Immobilienmakler antworten auf die Frage nach den drei wichtigsten Kriterien für den Grundstückswert gern: "Erstens die Lage, zweitens die Lage und drittens die Lage." "Lage" setzt sich aus vielen Elementen zusammen und eines davon ist die "Nachbarschaft". Wird ein Grundstück zwangsversteigert, verringert das die Qualität der Nachbarschaft und mindert folglich auch den Wert angrenzender Grundstücke. Diesen Nebeneffekt, "Spillover" genannt, untersuchte das "Center for Responsible Lending" im Zusammenhang mit der aktuellen Subprime-Krise. Zugrunde gelegt wurde eine 2006 veröffentlichte Studie von Immergluck und Smith. Die Forscher hatten festgestellt, dass durch eine Zwangsversteigerung die benachbarten Grundstücke 0,9 % an Wert verlören. In Nachbarschaften mit geringerem Einkommen vergrößere sich die Wertminderung sogar auf 1,44%. Dieser Effekt sei kumulativ, d.h. jede weitere Zwangsversteigerung in der Nachbarschaft erhöhe den Verlust um den gleichen Wert.

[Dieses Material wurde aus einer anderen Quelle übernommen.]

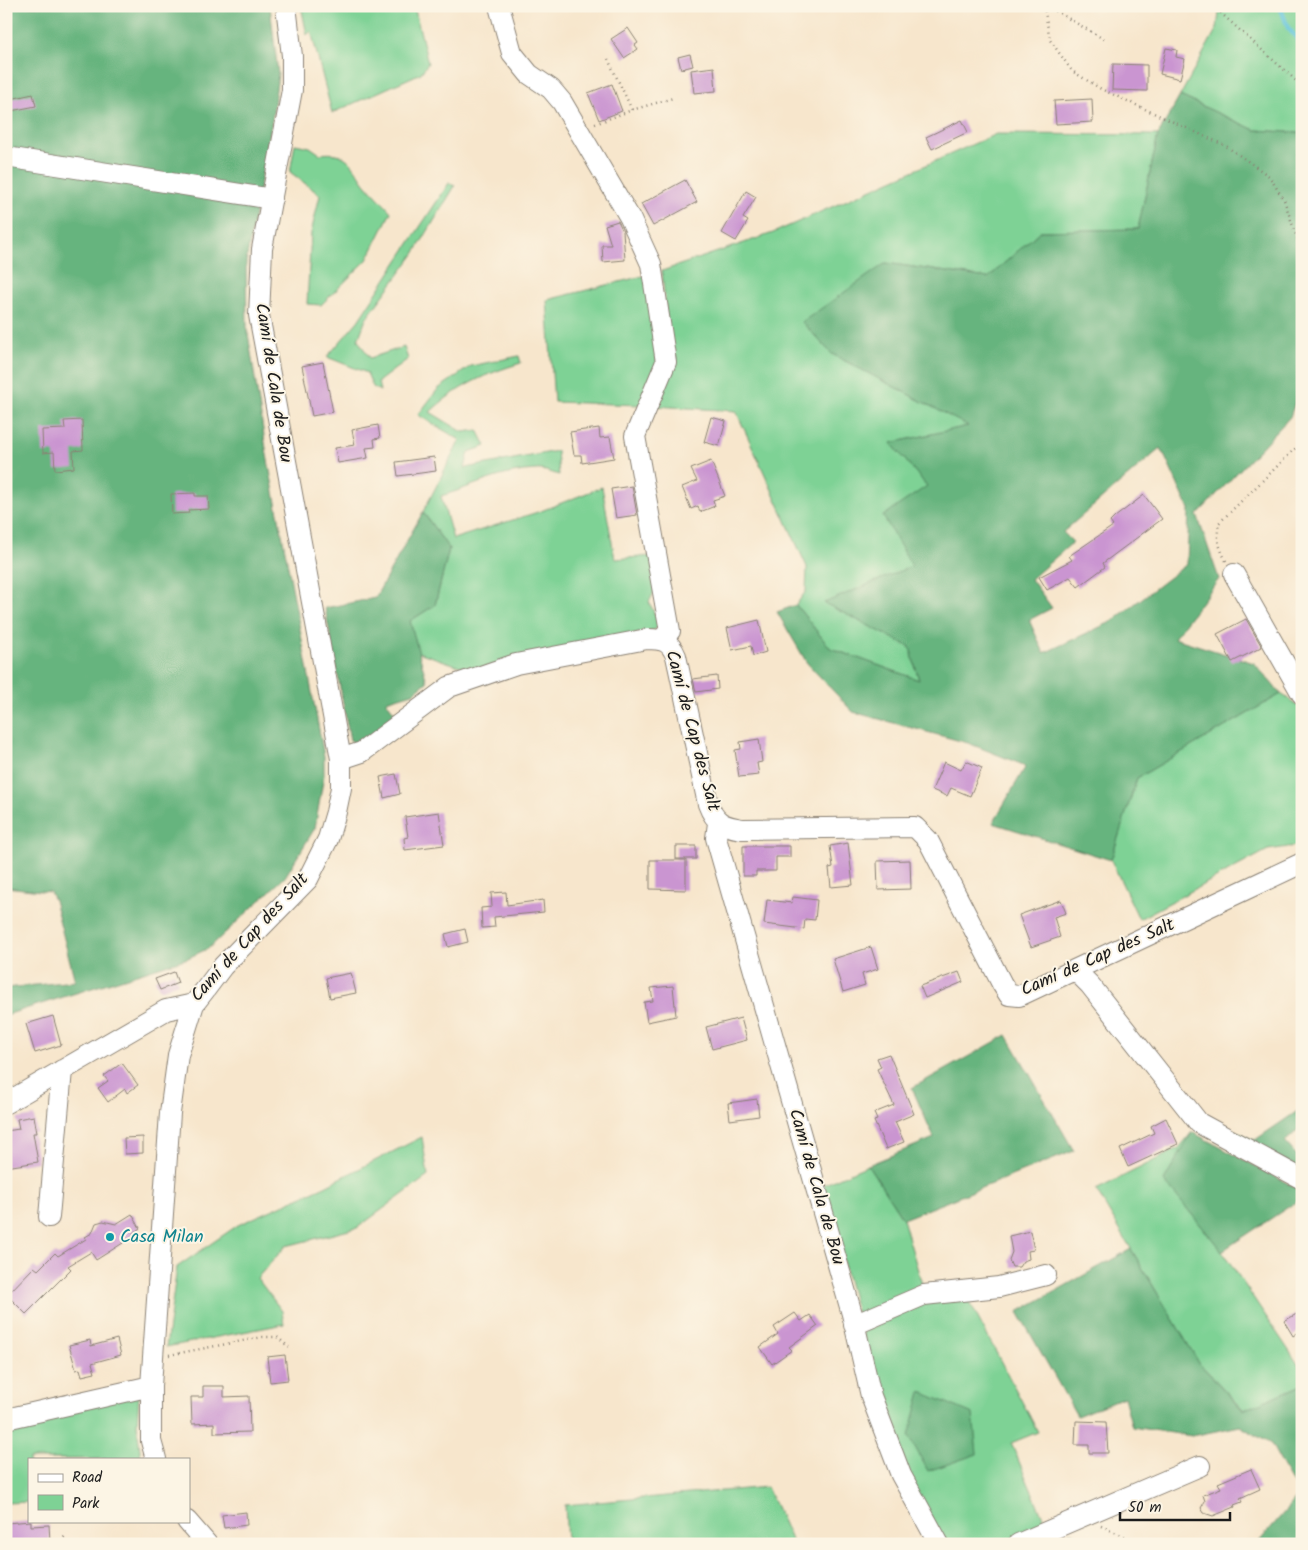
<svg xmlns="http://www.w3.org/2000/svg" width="1308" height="1550" font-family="Kalam,sans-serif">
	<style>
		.green { fill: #7ed295; stroke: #4d7758 }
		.forest { fill: #66b47e; stroke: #41684d; fill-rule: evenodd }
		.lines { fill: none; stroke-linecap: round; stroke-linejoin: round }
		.stream { stroke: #5ec4dc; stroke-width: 4.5 }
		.building { fill: #ca95d1 }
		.minor-casing { stroke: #8a8174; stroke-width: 22 }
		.path { stroke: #8a8174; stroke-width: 2.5; stroke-dasharray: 1 4; stroke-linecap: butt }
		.minor { stroke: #fff; stroke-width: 20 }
		.culture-dot { fill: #0f9aa8; stroke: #fcf5e5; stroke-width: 2 }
		.labels { text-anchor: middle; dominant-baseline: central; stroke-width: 4; stroke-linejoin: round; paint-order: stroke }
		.street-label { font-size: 18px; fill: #1c1c1c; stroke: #fcf5e5 }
		.culture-label { font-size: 18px; fill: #0d838f; stroke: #fcf5e5; text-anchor: start }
	</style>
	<rect width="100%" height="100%" fill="#fcf5e5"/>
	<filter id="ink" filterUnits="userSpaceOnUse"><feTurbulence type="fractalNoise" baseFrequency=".02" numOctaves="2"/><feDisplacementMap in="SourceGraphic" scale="10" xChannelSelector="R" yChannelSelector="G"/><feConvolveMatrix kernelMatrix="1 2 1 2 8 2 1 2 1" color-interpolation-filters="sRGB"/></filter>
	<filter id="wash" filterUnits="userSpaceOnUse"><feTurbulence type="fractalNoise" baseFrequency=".0096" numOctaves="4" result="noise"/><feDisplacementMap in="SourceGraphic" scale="20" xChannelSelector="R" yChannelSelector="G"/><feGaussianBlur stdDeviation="1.12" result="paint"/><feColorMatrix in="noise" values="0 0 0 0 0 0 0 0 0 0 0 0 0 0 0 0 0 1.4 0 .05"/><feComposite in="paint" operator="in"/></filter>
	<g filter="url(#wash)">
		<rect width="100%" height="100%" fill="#f7e6cc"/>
		<path class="green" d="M301 6H414L428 63 421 73 332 113 311 31 307 35Z
			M1220 6H1302V133L1255 130 1180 96 1217 28Z
			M996 134 1158 135 1138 229 1040 231 988 278 886 263 832 354 969 426 891 443 927 486 912 567 825 603 910 647 919 680 830 648 796 605 806 591 807 567 736 411 655 406 671 366 662 271 773 233Z
			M295 144 310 147 320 154C348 150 352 165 365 183 373 193 383 202 391 212L367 260 321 305 307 304 311 233 320 195 290 172Z
			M449 183 455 186 414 254 366 319 358 340 370 358 404 347 408 359 378 382 380 391 373 387 367 373 327 357 358 321Z
			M647 275 657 362 641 405 554 402 547 300Z
			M519 356 521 363C485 374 458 386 430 412L463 432 478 430 486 446 469 452 465 468 557 451 559 475C552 473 543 469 536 470 502 471 472 487 441 496L453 539 541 511 602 487 615 559 652 556 658 584 649 602 660 625 654 630 471 670 418 652 410 621 435 605 449 549 423 512 460 440 418 415 438 389 471 366Z
			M1281 694 1302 708V845L1268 850 1139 919 1111 860 1137 778Z
			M1192 1132 1165 1181 1222 1251 1302 1370V1385L1244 1410 1199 1363 1096 1190 1179 1148Z
			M422 1137 428 1176 357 1228 286 1246 257 1278 282 1311 284 1324 166 1347 177 1267 238 1225 323 1187Z
			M868 1165 903 1219 924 1291 858 1318 823 1185Z
			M968 1299 1038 1432 1011 1443 1045 1522 1011 1544H945L907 1474 879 1399 862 1332 927 1302Z
			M139 1394 137 1425 141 1459H29V1502L6 1503V1426Z
			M767 1487 793 1544H567L565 1505Z
			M1071 1532 1101 1544H1043Z"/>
		<path class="forest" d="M6 6H270L278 74 272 121 246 262 247 327 267 455 324 756V775L315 828 285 877 209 948 188 958 6 1015V988L75 981 54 900 50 892 6 887Z
			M1180 96 1255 130 1302 133V382L1290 417 1197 515 1219 579 1174 638 1254 663 1281 694 1137 778 1111 860 993 823 1026 766 968 743 853 712 807 663 777 612 796 605 830 648 919 680 910 647 824 603 912 566 883 516 927 486 891 443 968 426 832 354 802 322 886 263 988 278 1040 231 1138 229 1158 135ZM1161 448 1189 509 1187 564 1111 622 1044 653 1029 620 1052 608 1031 579 1073 542 1063 532Z
			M423 512 449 549 435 605 410 621 427 682 413 693 386 701 398 717 358 745 350 740 325 608 375 598Z
			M1007 1035 1074 1151 903 1219 868 1165 934 1138 912 1088Z
			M1302 1108V1126L1285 1142 1302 1161V1174L1211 1120 1255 1140Z
			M1192 1132 1302 1191V1198L1222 1251 1164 1181Z
			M1131 1249 1199 1363 1243 1410 1302 1385V1544H1257L1299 1495 1271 1444 1240 1426 1192 1436 1132 1427 1124 1397 1077 1416 1018 1312Z
			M921 1392 973 1414 977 1454 928 1471 909 1436Z"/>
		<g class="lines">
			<path class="stream" d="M1280 6 1288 28 1302 44"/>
		</g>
		<g id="blocks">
			<path class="building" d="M628 28 638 43 635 45 638 49 624 58 611 39Z
				M1166 48 1177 50 1176 57 1185 59 1180 79 1160 74Z
				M690 54 693 66 681 69 678 57Z
				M1113 64 1147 65V91L1112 90Z
				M714 67 716 91 694 93 691 70Z
				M612 84 622 111 599 120 588 93Z
				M33 94 36 106 6 112V100Z
				M1092 99 1093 122 1056 124 1054 101Z
				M962 120 968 132 932 149 926 137Z
				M685 180 697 202 653 226 641 204Z
				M746 191 756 197 743 218 748 221 736 241 722 233Z
				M618 221 623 231 625 260 603 262 602 245H611L605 225Z
				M323 362 333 412 312 416 302 366Z
				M711 417 726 421 719 446 704 442Z
				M82 420 83 450 73 451 74 468 55 470 54 452 43 453 42 430 65 429 64 421Z
				M378 425 380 438 374 439 375 447 366 448 368 458 338 463 335 448 355 445 352 430Z
				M599 428 600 438 610 437 614 458 582 463 581 455H574L570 432Z
				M434 457 436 471 398 476 396 462Z
				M711 461 725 496 713 500 715 506 700 512 698 506 691 509 682 487 697 481 691 469Z
				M632 486 637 515 616 518 611 489Z
				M195 493V496H208L209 509 188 510 189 513 172 514 171 494Z
				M1144 495 1162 519 1103 563 1105 567 1078 587 1070 577 1047 590 1039 577 1072 560 1069 556 1113 526 1110 522 1115 517Z
				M1246 619 1262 647 1232 662 1217 634Z
				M759 620 766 652 753 656 751 646 732 650 727 628Z
				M717 676 718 689 696 692 693 679Z
				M759 739 762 762 757 763 759 775 739 777 735 750 741 749 740 742Z
				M966 761 982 768 970 796 951 788 947 796 932 790 944 762 961 770Z
				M396 774 400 794 384 798 380 777Z
				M439 812 444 845 405 850 404 838 408 837 405 817Z
				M848 843 853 885 831 887 829 868 833 867 830 846Z
				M676 846H696V859H676Z
				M743 846H790V857H776V871H756V876H743Z
				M650 860H686V890L650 889Z
				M910 860 911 889 878 890 877 861Z
				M506 892 507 905 543 900 544 912 494 917 495 927 482 928 481 908 492 907 491 893Z
				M793 897 817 900 815 920 805 919 804 929 764 924 767 900 792 903Z
				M1061 900 1066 913 1054 917 1060 937 1031 947 1019 915Z
				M465 929 468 942 448 947 445 934Z
				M871 947 878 969 862 974 865 985 843 992 833 959Z
				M174 972 178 983 160 990 155 979Z
				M959 972 963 982 925 998 920 986Z
				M351 973 356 993 330 998 326 978Z
				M673 986 676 1016 647 1022 644 1002 653 1001 651 988Z
				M53 1016 61 1045 35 1053 26 1024Z
				M741 1018 747 1040 712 1049 706 1027Z
				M889 1054 914 1114 895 1122 904 1142 886 1149 874 1121 877 1120 874 1113 894 1105 877 1069 881 1067 877 1058Z
				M122 1063 138 1085 127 1093 125 1089 108 1102 98 1088 108 1081 104 1076Z
				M757 1099 759 1116 730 1120 728 1103Z
				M34 1116 37 1133H33L38 1162 6 1167V1131L19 1129 17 1119Z
				M1166 1118 1178 1144 1128 1167 1120 1149 1154 1133 1151 1126Z
				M143 1137V1153L125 1154 124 1138Z
				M132 1214 140 1228 133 1233 134 1236 96 1260 91 1252 68 1266 71 1269 26 1314 7 1295 34 1267 38 1270 55 1253 58 1256 86 1239 85 1237 92 1233 96 1223 103 1221 116 1224Z
				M1030 1231 1034 1250 1028 1251 1029 1259 1023 1261 1019 1267H1012L1009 1260 1012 1252 1009 1236Z
				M1302 1311V1330L1293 1336 1284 1321Z
				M795 1313 801 1321 810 1315 818 1326 789 1347 792 1350 772 1364 760 1347 778 1334 774 1327Z
				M117 1339 121 1355 92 1363 95 1373 82 1376 80 1369 76 1370 69 1345 90 1340 91 1346Z
				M285 1355 288 1380 270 1382 267 1357Z
				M203 1386H224V1397L249 1396 250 1432 214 1433V1423L192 1424 191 1397H203Z
				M1076 1421 1106 1422 1108 1453H1089V1445H1075Z
				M1251 1469 1260 1489 1240 1498 1242 1502 1234 1505 1235 1507 1213 1516 1204 1513 1201 1508 1205 1501 1203 1495 1221 1488 1218 1483Z
				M246 1512 247 1525 224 1528 222 1515Z
				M31 1521V1526L49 1525 50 1541 6 1543V1523Z"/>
		</g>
	</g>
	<g filter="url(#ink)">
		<use href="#blocks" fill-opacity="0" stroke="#8a8174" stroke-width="1"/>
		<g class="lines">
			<defs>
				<path id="minor" d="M499 6 512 53 529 74 551 89 562 102 630 218 651 264 666 362 635 436 670 631 662 639
					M6 157 272 199
					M1234 574 1302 694
					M341 759 362 752 449 687 516 664 647 639C663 639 670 641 676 656L708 804C715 823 723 826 742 829L915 827 928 840 1002 984 1009 995 1019 996 1302 863
					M718 823 716 838 852 1314 871 1396 901 1475 939 1544
					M1076 971 1090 985 1199 1123 1302 1179
					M6 1103 166 1010 194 1004
					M49 1217 62 1070
					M854 1325 924 1295 999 1287 1046 1275
					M6 1419 151 1386
					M156 1459 151 1441V1386L170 1113 178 1055 194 1004 205 990 223 966 308 879 328 839 336 812 341 788V759L259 315 262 249 292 90V56L286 6
					M187 1521 207 1544
					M1018 1544 1200 1466"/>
			</defs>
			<use href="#minor" class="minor-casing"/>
			<path class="path" d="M1044 6 1050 40 1072 71 1101 89 1226 146 1269 176 1284 200 1302 252
				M1047 6 1107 41
				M1213 6 1302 86
				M632 110 673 98
				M595 124 632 110 608 59
				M1226 561C1219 547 1216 538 1219 523L1302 442
				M169 1355 263 1337H277L289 1347
				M1101 1526 1142 1544
				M56 1544 67 1535"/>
			<use href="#minor" class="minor"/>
		</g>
	</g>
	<circle class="culture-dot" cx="110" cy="1237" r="5"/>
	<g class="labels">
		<g class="street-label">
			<text transform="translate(273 383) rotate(81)">Camí de Cala de Bou</text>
			<text transform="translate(692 731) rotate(75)">Camí de Cap des Salt</text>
			<text transform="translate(250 938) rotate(-48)">Camí de Cap des Salt</text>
			<text transform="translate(1098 958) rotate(-24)">Camí de Cap des Salt</text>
			<text transform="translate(816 1187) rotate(74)">Camí de Cala de Bou</text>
		</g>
		<g class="culture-label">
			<text x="120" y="1237">Casa Milan</text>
		</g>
	</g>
	<rect width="1308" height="1550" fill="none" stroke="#fcf5e5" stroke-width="25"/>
	<rect x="28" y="1458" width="162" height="65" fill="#fcf5e5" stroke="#a29e95"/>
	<rect x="38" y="1474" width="25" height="8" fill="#ffffff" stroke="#a29e95"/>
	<text x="72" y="1482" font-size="15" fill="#1c1c1c">Road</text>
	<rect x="38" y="1495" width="25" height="15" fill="#7ed295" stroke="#a29e95"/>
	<text x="72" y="1508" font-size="15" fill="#1c1c1c">Park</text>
	<path d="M1120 1512v8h110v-8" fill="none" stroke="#1c1c1c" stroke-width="2.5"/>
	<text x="1128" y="1512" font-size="15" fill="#1c1c1c" stroke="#fcf5e5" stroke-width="4" paint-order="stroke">50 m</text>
</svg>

Die Zwangsversteigerungen, die aus Subprime-Hypotheken der Jahre 2005 und 2006 resultieren, so ermittelte das Center, führen zur Entwertung von 40,6 Millionen Eigenheimen. Der totale Wertverfall wird auf über 200 Milliarden US-Dollar geschätzt, d.h. die einzelnen Eigenheimbesitzer in der Nachbarschaft zwangsversteigerter Grundstücke büßen durchschnittlich 5000 US-Dollar ein. Ein Ende Januar 2008 veröffentlichter Marktbericht von S&P Case/Shiller verzeichnete in einer Skala für zehn Städte im November 2007 einen durchschnittlichen Wertverlust von 8,4% gegenüber dem Vorjahr. Besonders stark betroffen ist Miami mit einem Durchschnittsverlust von 15,1%, gefolgt von San Diego mit 13,4% und Las Vegas mit 13,2%. New York kam mit einem Minus von 4,8% noch recht glimpflich davon.

Da die Wertermittlung der Grundstücke die Grundlage für die kommunalen Steuern bildet, hat die Subprime-Krise auf diesem Weg direkte Auswirkung auf die Finanzierung und die Qualität der lokalen Infrastruktur inklusive Schulen. Diese Folgen und die enorm ansteigende Obdachlosigkeit sind die wirklich skandalösen Folgen der Subprime-Krise.